→ **TASK DIRECTIONS**:
Find how many lines in the data below include the word "scroll", then write only that number.

→ **Records drawn from a dataset**:
★ ★ ★ ★

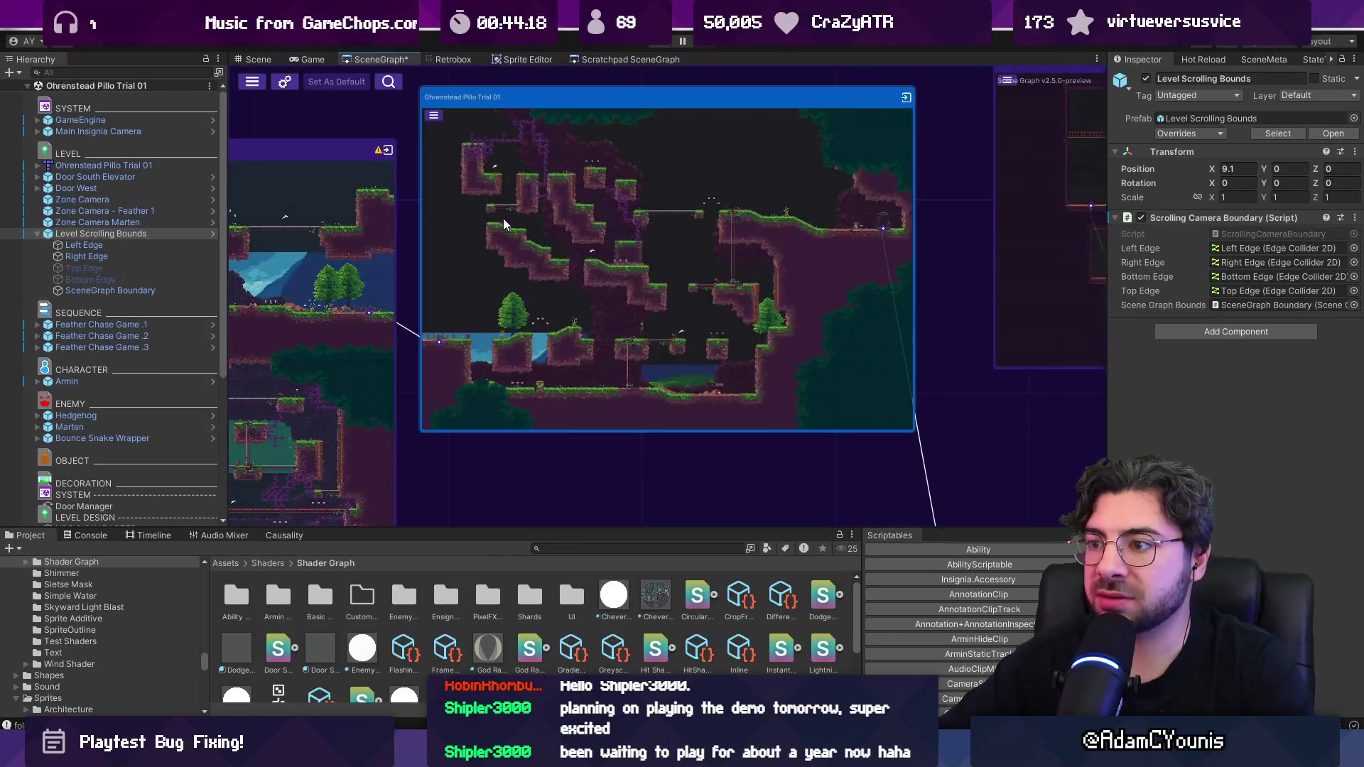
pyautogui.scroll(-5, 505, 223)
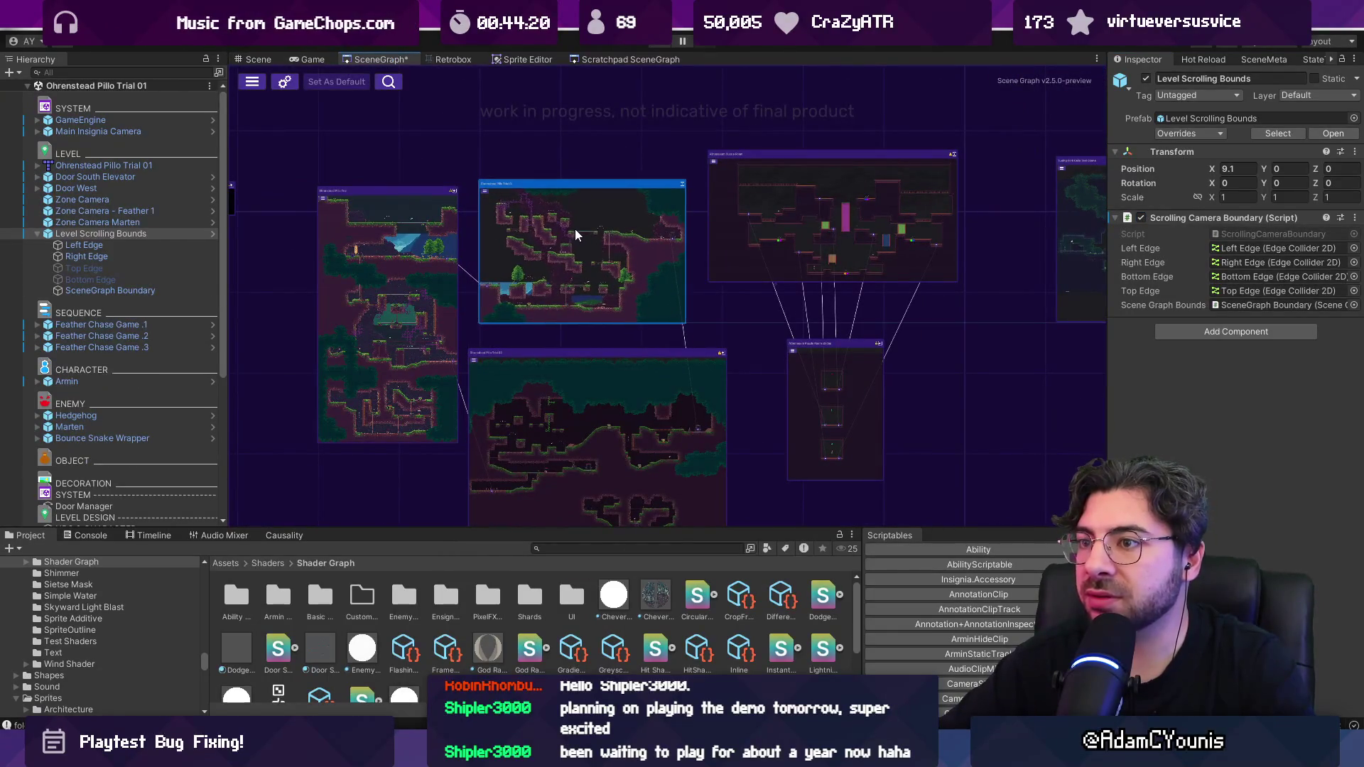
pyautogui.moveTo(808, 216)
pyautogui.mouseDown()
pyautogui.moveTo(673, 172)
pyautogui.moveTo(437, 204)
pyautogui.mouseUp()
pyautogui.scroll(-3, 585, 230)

★ ★ ★ ★

→ **EXERCISE RESPONSE**:
2